Over the past several weeks I’ve published a couple of Chart School newsletters in which I discussed the prospects for gold. After hitting recent highs, and then retesting those levels, it would seem that gold is just an up, up, up and away no-brainer trade. I see confirmation of this when so many of the people I coach in trading ask the question on whether or not they should go long on gold. Very rarely do I get the question about when to go short on it. It just goes to show what the present psychology is in regards to the commodity.
As always, I don’t really have an opinion on any security as much as I have a chart, and currently the chart seems very clear. I typically look at the GLD ETF to analyze gold. So, please take a look at the chart of GLD below:
As you can see, the chart is relatively clear. After the 2008 overall market sell-off in everything from stocks to commodities, the GLD has been trending nicely higher for the last year and a half. As a matter of fact, it has created one of the clearest long-term uptrend lines that you may see.
When it comes to support and/or resistance levels, always remember that the more times it has been tested, the more important it tends to be. A level that has been tested as many times as GLD, and over such a long period of time, should be very difficult to break. However, WHEN it breaks, it will be equally as important.

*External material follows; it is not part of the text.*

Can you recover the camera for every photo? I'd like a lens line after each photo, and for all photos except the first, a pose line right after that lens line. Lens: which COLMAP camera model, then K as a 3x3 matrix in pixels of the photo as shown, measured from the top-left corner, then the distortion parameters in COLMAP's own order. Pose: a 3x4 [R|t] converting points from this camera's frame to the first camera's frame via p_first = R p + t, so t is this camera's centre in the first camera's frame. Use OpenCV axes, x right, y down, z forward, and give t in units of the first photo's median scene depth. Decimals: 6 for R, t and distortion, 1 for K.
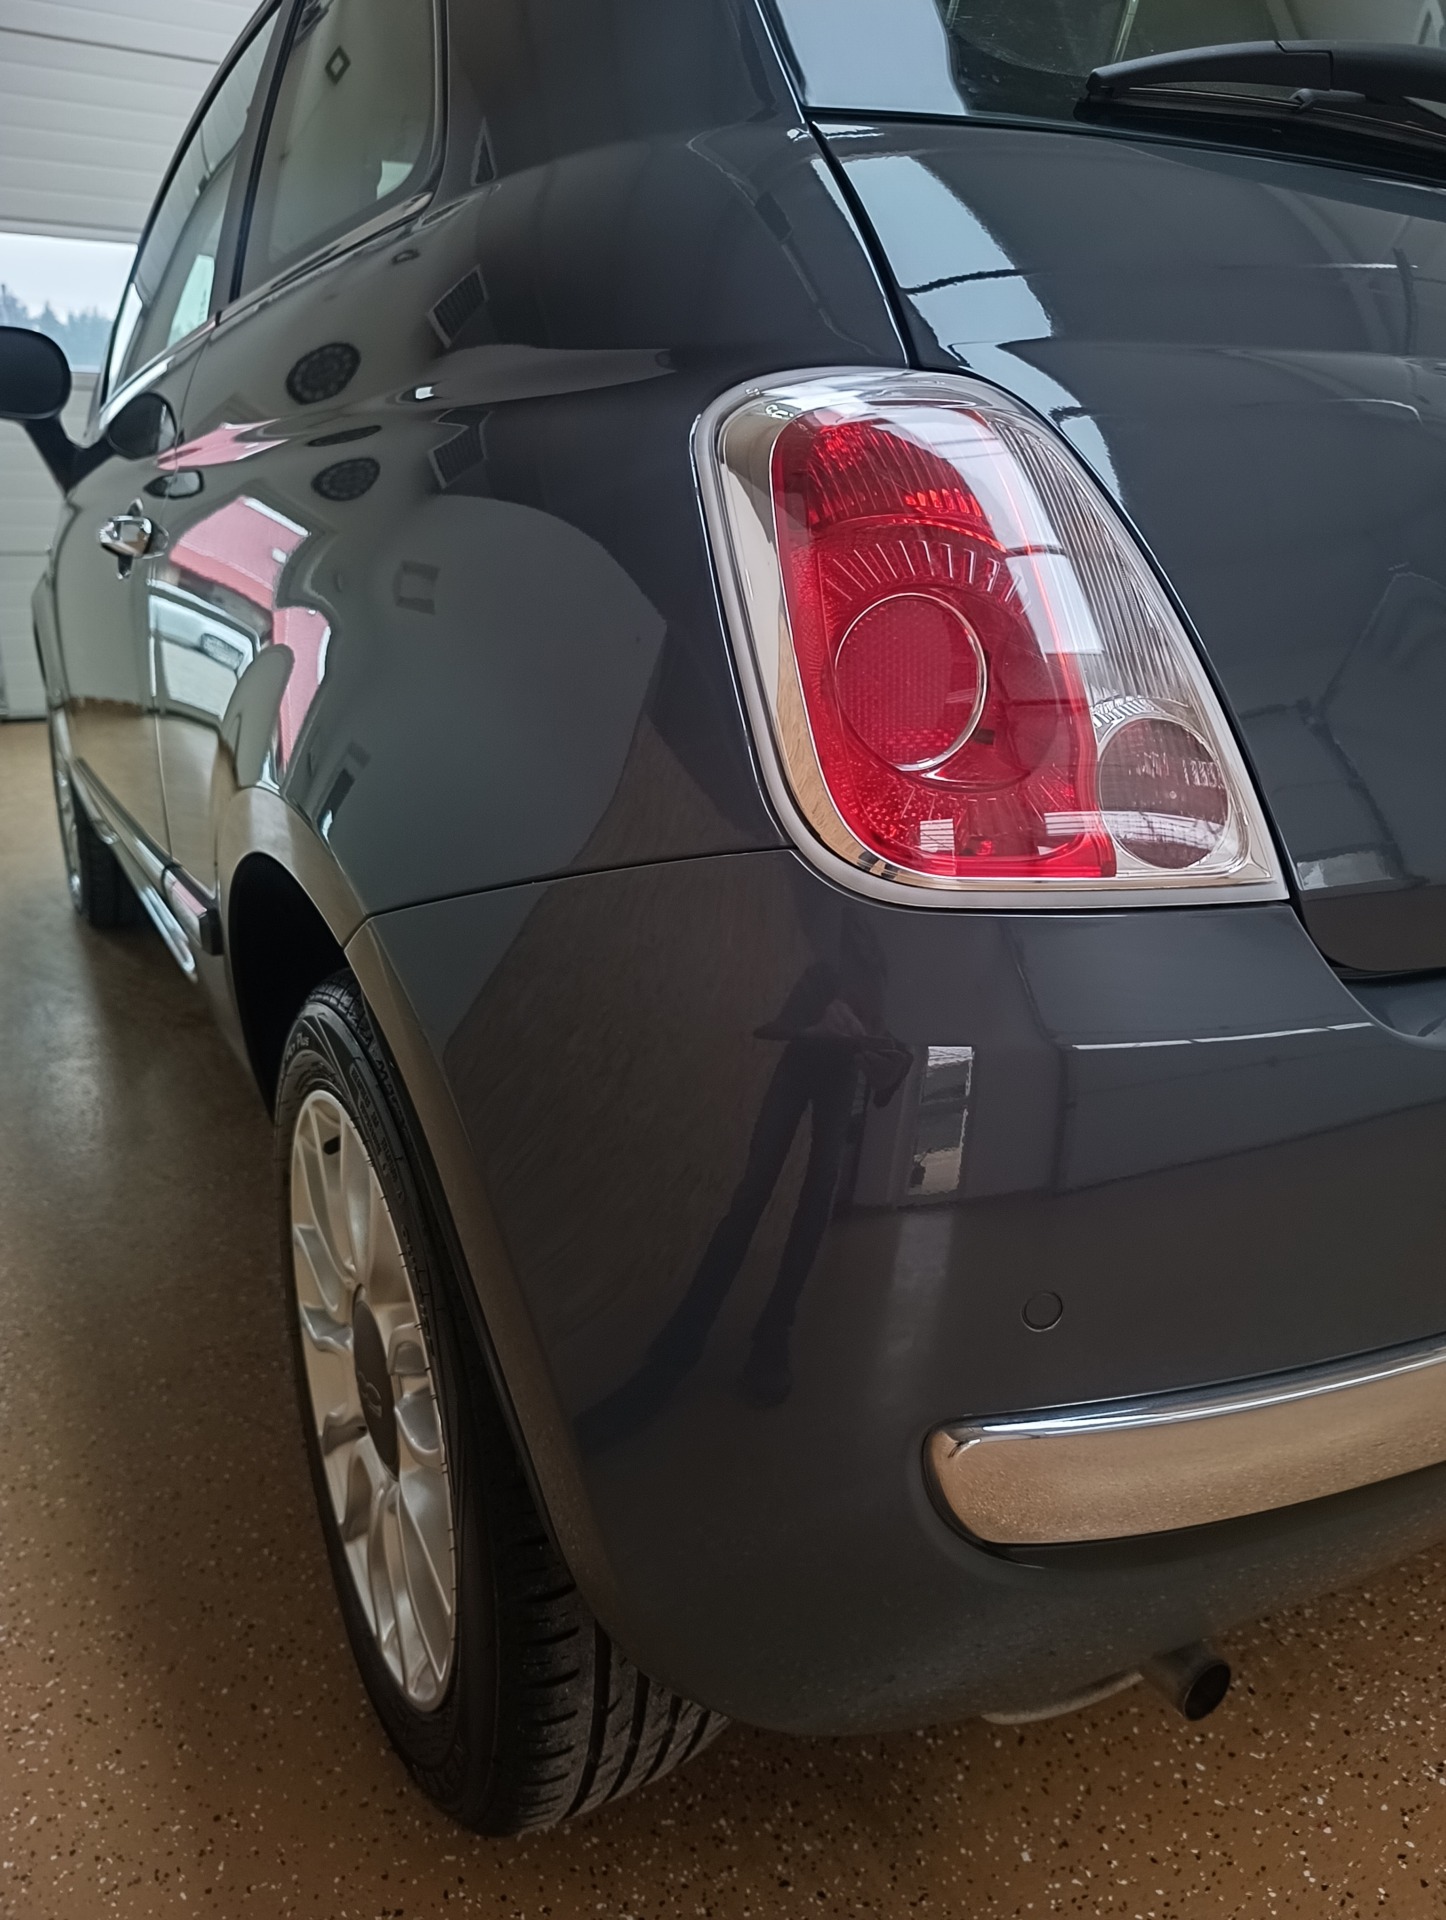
lens RADIAL K [[1310.5, 0, 723.0], [0, 1310.5, 960.0], [0, 0, 1]] dist [0.031720, -0.026596]
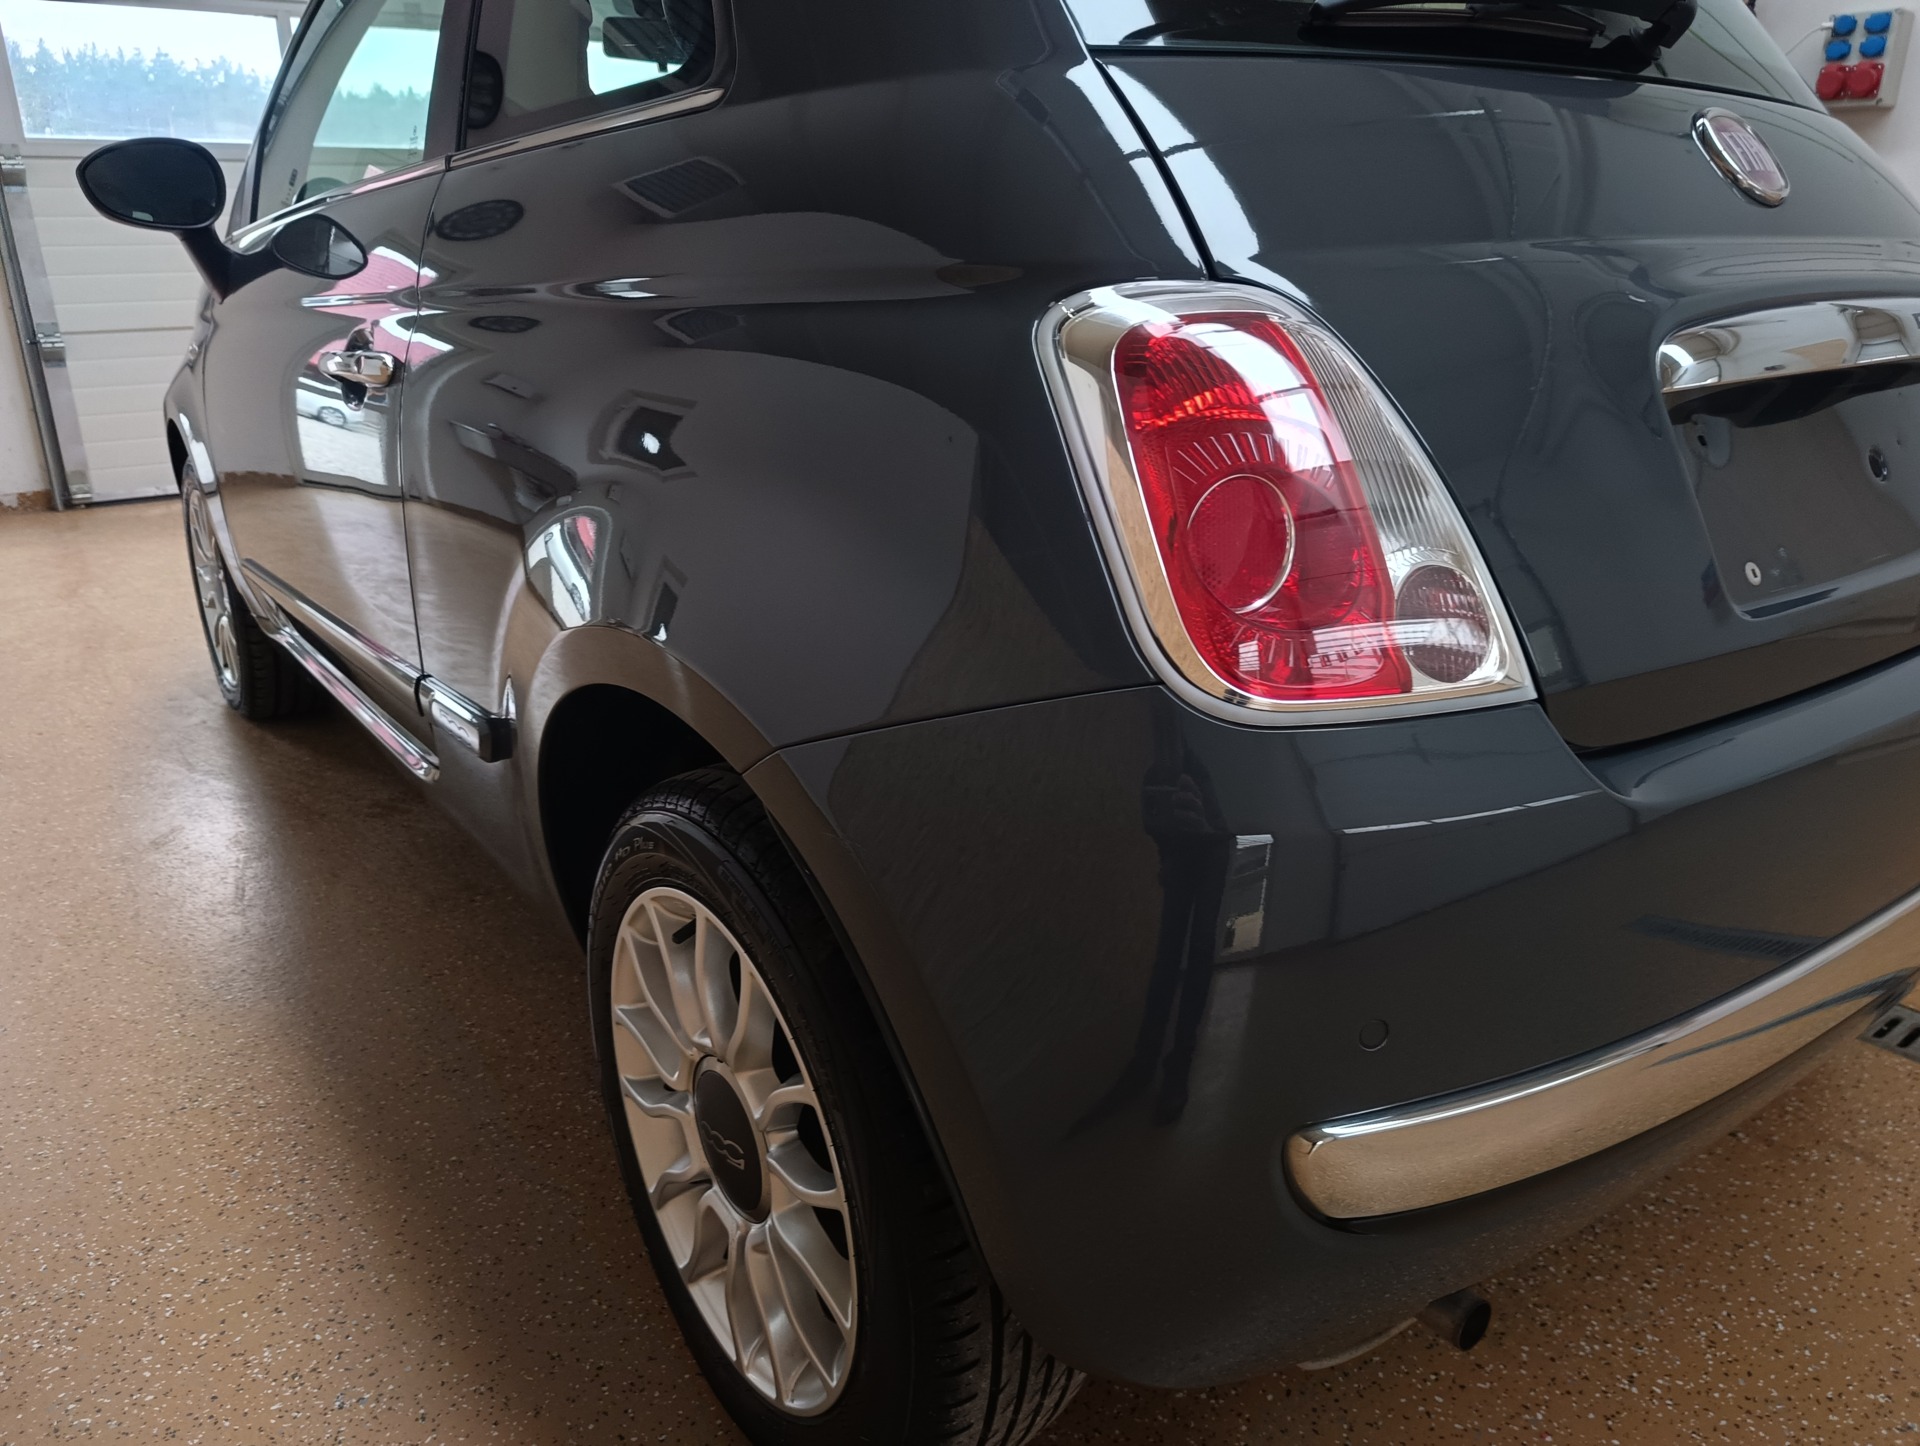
lens RADIAL K [[1299.2, 0, 932.3], [0, 1299.2, 724.6], [0, 0, 1]] dist [0.027448, 0.002424]
pose [[0.994193, -0.060771, 0.088807, -0.163144], [0.058833, 0.997973, 0.024276, -0.052662], [-0.090102, -0.018910, 0.995753, -0.128022]]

So, whether interested in going long or wondering when to go short, isn’t the trade relatively clear at this point?
The Tale of the Tape: The GLD has been bouncing along its up trending support for the last year and a half. This level is of extreme importance. So, if you believe gold has more room to run, then a purchase of GLD on a pullback to its support would make an excellent trading opportunity. If you were patiently looking for the right time to short gold, then the GLD breaking this uptrend line would be the time to enter that trade. Unfortunately, that could happen next week or it could take another year.
Waiting for the most opportune times that I have outlined above could provide you with the highest probability trading points. No matter what your strategy or when you decide to enter, always remember to use protective stops and you’ll be around for the next trade.